The Doors of Perception - Background

Background

Mescaline is the principal agent of the psychedelic cactus peyote, which has been used in Native American religious ceremonies for thousands of years. A German pharmacologist, Arthur Heffter, isolated the alkaloids in the peyote cactus in 1891. These included mescaline, which he showed through a combination of animal and self-experiments was the compound responsible for the psychoactive properties of the plant. In 1919, Ernst Späth, another German chemist, synthesised the drug. Although personal accounts of taking the cactus had been written by psychologists such as Weir Mitchell in the US and Havelock Ellis in the UK during the 1890s, the German-American Heinrich Kluver was the first to systematically study its psychological effects in a small book called Mescal and Mechanisms of Hallucinations published in 1928. The book stated that the drug could be used to research the unconscious mind. In the 1930s, an American anthropologist Weston La Barre, published The Peyote Cult, the first study of the ritual use of peyote amongst the Huichol people of western Mexico. La Barre noted that the Indian users of the cactus took it to obtain visions for prophecy, healing and inner strength. Most psychiatric research projects into the drug in the 1930s and early 1940s tended to look at the role of the drug in mimicking psychosis. In 1947 however, the US Navy undertook Project Chatter, which examined the potential for the drug as a truth revealing agent. In the early 1950s, when Huxley wrote his book, mescaline was still regarded as a research chemical rather than a drug and was listed in the Parke-Davis catalogue with no controls.

Huxley had been interested in spiritual matters and had used alternative therapies for some time. In 1936 he told TS Eliot that he was starting to meditate, and he used other therapies too; the Alexander Technique and the Bates Method of seeing had particular importance in guiding him through personal crises. In the late Thirties he had become interested in the spiritual teaching of Vedanta and in 1945 he published The Perennial Philosophy, which set out a philosophy that he believed was found amongst mystics of all religions. He had known for some time of visionary experience achieved by taking drugs in certain non-Christian religions. More specifically, Huxley had first heard of peyote use in ceremonies of the Native American Church in New Mexico soon after coming to the USA in 1937. He first became aware of the cactus’s active ingredient, mescaline, after reading an academic paper written by Humphry Osmond, a British psychiatrist working at Weyburn Mental Hospital, Saskatchewan in early 1952. Osmond’s paper set out results from his research into schizophrenia using mescaline that he had been undertaking with colleagues, doctors Abram Hoffer and John Smythies.

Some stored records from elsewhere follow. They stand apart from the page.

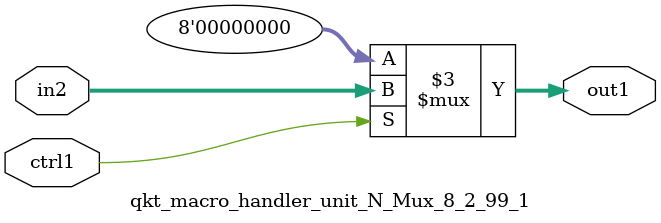
<source format=v>

`timescale 1ps / 1ps


module qkt_macro_handler_unit_N_Mux_8_2_99_1( in2, ctrl1, out1 );

    input [7:0] in2;
    input ctrl1;
    output [7:0] out1;
    reg [7:0] out1;

    
    // rtl_process:qkt_macro_handler_unit_N_Mux_8_2_99_1/qkt_macro_handler_unit_N_Mux_8_2_99_1_thread_1
    always @*
      begin : qkt_macro_handler_unit_N_Mux_8_2_99_1_thread_1
        case (ctrl1) 
          1'b1: 
            begin
              out1 = in2;
            end
          default: 
            begin
              out1 = 8'd000;
            end
        endcase
      end

endmodule


</source>
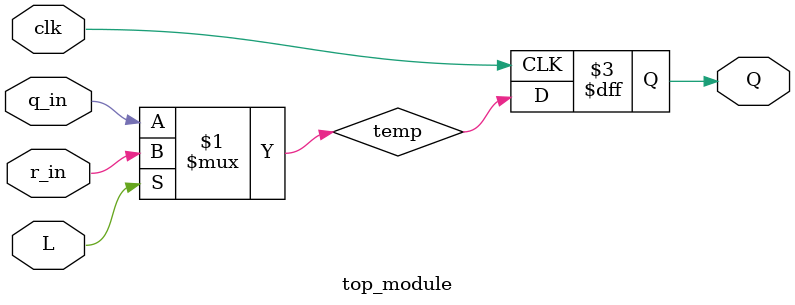
<source format=v>
module top_module (
	input clk,
	input L,
	input r_in,
	input q_in,
	output reg Q);
    
    wire temp = L ? r_in : q_in;
    
    always@(posedge clk)
        Q <= temp;

endmodule

</source>
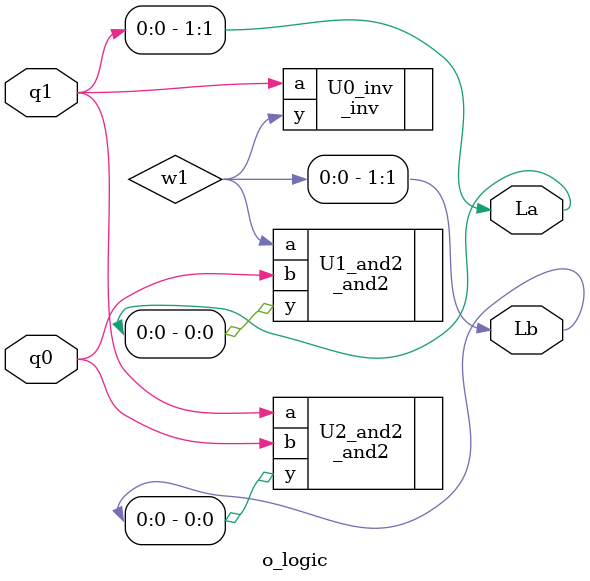
<source format=v>
module o_logic(q1,q0,La,Lb);//combination logic that determine output by current state value
	input q1, q0;//set input q1, q0;
	output [1:0]La,Lb;//set output 2bit La, Lb
	
	wire w1;//declare w1;
	
	//invert q1 and and2
	//La[0]=inv_q1 & q0
	_inv U0_inv(.a(q1),.y(w1));
	_and2 U1_and2(.a(w1),.b(q0),.y(La[0]));
	//assign La[1] = q1
	assign La[1]=q1;
	//Lb[0]=q1 & q0
	_and2 U2_and2(.a(q1),.b(q0),.y(Lb[0]));
	//assign Lb[1] = w1;
	assign Lb[1]=w1;

	
endmodule

</source>
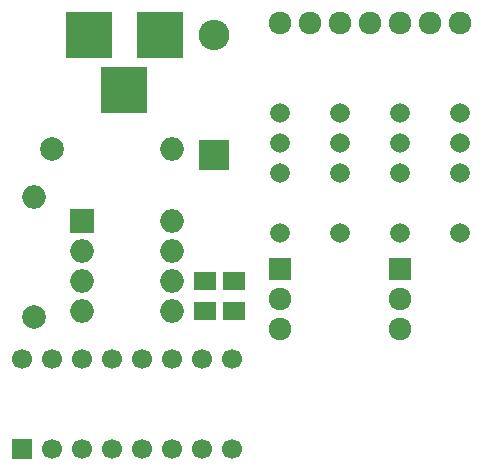
<source format=gts>
G04 #@! TF.GenerationSoftware,KiCad,Pcbnew,(2017-12-24 revision 570866557)-makepkg*
G04 #@! TF.CreationDate,2018-01-07T21:48:38-05:00*
G04 #@! TF.ProjectId,HeadboardDriver,48656164626F6172644472697665722E,rev?*
G04 #@! TF.SameCoordinates,Original*
G04 #@! TF.FileFunction,Soldermask,Top*
G04 #@! TF.FilePolarity,Negative*
%FSLAX46Y46*%
G04 Gerber Fmt 4.6, Leading zero omitted, Abs format (unit mm)*
G04 Created by KiCad (PCBNEW (2017-12-24 revision 570866557)-makepkg) date Sun Jan  7 21:48:38 2018*
%MOMM*%
%LPD*%
G01*
G04 APERTURE LIST*
%ADD10R,1.695400X1.695400*%
%ADD11C,1.695400*%
%ADD12C,1.924000*%
%ADD13R,3.900000X3.900000*%
%ADD14R,1.900000X1.650000*%
%ADD15R,2.600000X2.600000*%
%ADD16O,2.600000X2.600000*%
%ADD17R,2.000000X2.000000*%
%ADD18O,2.000000X2.000000*%
%ADD19C,1.670000*%
%ADD20C,2.000000*%
%ADD21R,1.920000X1.920000*%
%ADD22C,1.920000*%
G04 APERTURE END LIST*
D10*
X145796000Y-109220000D03*
D11*
X148336000Y-109220000D03*
X150876000Y-109220000D03*
X153416000Y-109220000D03*
X155956000Y-109220000D03*
X158496000Y-109220000D03*
X161036000Y-109220000D03*
X163576000Y-109220000D03*
X163576000Y-101600000D03*
X161036000Y-101600000D03*
X158496000Y-101600000D03*
X155956000Y-101600000D03*
X153416000Y-101600000D03*
X150876000Y-101600000D03*
X148336000Y-101600000D03*
X145796000Y-101600000D03*
D12*
X182880000Y-73152000D03*
X180340000Y-73152000D03*
X177800000Y-73152000D03*
X175260000Y-73152000D03*
X172720000Y-73152000D03*
X170180000Y-73152000D03*
X167640000Y-73152000D03*
D13*
X157480000Y-74168000D03*
X151480000Y-74168000D03*
X154480000Y-78868000D03*
D14*
X163810000Y-94996000D03*
X161310000Y-94996000D03*
X161310000Y-97536000D03*
X163810000Y-97536000D03*
D15*
X162052000Y-84328000D03*
D16*
X162052000Y-74168000D03*
D17*
X150876000Y-89916000D03*
D18*
X158496000Y-97536000D03*
X150876000Y-92456000D03*
X158496000Y-94996000D03*
X150876000Y-94996000D03*
X158496000Y-92456000D03*
X150876000Y-97536000D03*
X158496000Y-89916000D03*
D19*
X167640000Y-90957400D03*
X167640000Y-85877400D03*
X167640000Y-83337400D03*
X167640000Y-80797400D03*
X172720000Y-80797400D03*
X172720000Y-83337400D03*
X172720000Y-85877400D03*
X172720000Y-90957400D03*
X182880000Y-90957400D03*
X182880000Y-85877400D03*
X182880000Y-83337400D03*
X182880000Y-80797400D03*
X177800000Y-80797400D03*
X177800000Y-83337400D03*
X177800000Y-85877400D03*
X177800000Y-90957400D03*
D18*
X158496000Y-83820000D03*
D20*
X148336000Y-83820000D03*
X146812000Y-98044000D03*
D18*
X146812000Y-87884000D03*
D21*
X167640000Y-93980000D03*
D22*
X167640000Y-99060000D03*
X167640000Y-96520000D03*
X177800000Y-96520000D03*
X177800000Y-99060000D03*
D21*
X177800000Y-93980000D03*
M02*

</source>
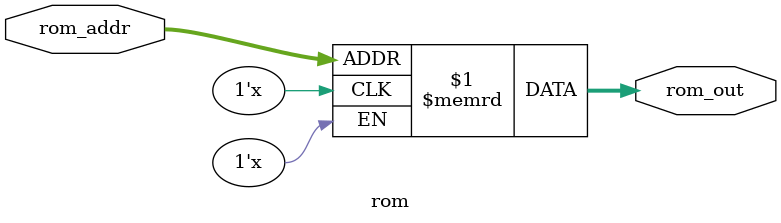
<source format=sv>
module rom(
input logic [31:0] rom_addr, 
output logic [31:0] rom_out);

logic [31:0]rom_data [32'hffffffff:0];

assign rom_out = rom_data[rom_addr];
endmodule
</source>
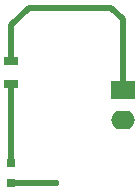
<source format=gtl>
G04*
G04 #@! TF.GenerationSoftware,Altium Limited,Altium Designer,20.0.13 (296)*
G04*
G04 Layer_Physical_Order=1*
G04 Layer_Color=255*
%FSLAX25Y25*%
%MOIN*%
G70*
G01*
G75*
%ADD13R,0.03150X0.03150*%
%ADD14R,0.05118X0.02756*%
%ADD20C,0.01968*%
%ADD21R,0.07874X0.06299*%
%ADD22O,0.07874X0.06299*%
%ADD23C,0.02362*%
D13*
X21654Y14469D02*
D03*
Y20965D02*
D03*
D14*
Y54921D02*
D03*
Y47441D02*
D03*
D20*
Y20965D02*
Y47441D01*
X59055Y45276D02*
Y68898D01*
X21654Y14469D02*
X36713D01*
X21654Y54921D02*
Y66929D01*
X27559Y72835D01*
X55118D01*
X59055Y68898D01*
D21*
Y45276D02*
D03*
D22*
Y35276D02*
D03*
D23*
X36713Y14469D02*
D03*
M02*

</source>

In the epilogue to his novel The Devils of Loudon published earlier that year, Huxley had written that drugs were “toxic short cuts to self-transcendence” For the Canadian writer George Woodcock, Huxley had changed his opinion because mescaline was not addictive and appeared to be without unpleasant physical or mental side-effects, further he had found that hypnosis, autohypnosis and meditation had apparently failed to produce the results he wanted.

After reading Osmond’s paper, Huxley sent him a letter on 10 April 1952 expressing interest in the research and putting himself forward as an experimental subject. His letter explained his motivations as being rooted in an idea that the brain is a reducing valve that restricts consciousness and hoping mescaline may help access a greater degree of awareness, (an idea he later included in the book). Reflecting on his stated motivations, Woodcock wrote that Huxley had realised the ways to enlightenment were many, and prayer and meditation were techniques among others. He hoped drugs might also break down the barriers of the ego, and both draw him closer to spiritual enlightenment and satisfy his quest as a seeker of knowledge.

In a second letter on 19 April, Huxley invited Osmond to stay while he was visiting Los Angeles to attend the American Psychiatric Association convention. He also wrote that he looked forward to the mescaline experience and reassured Osmond that his doctor did not object to his taking it. Huxley had invited his friend, the writer Gerald Heard to participate in the experiment; although Heard was too busy this time he did join him for a session in November of that year.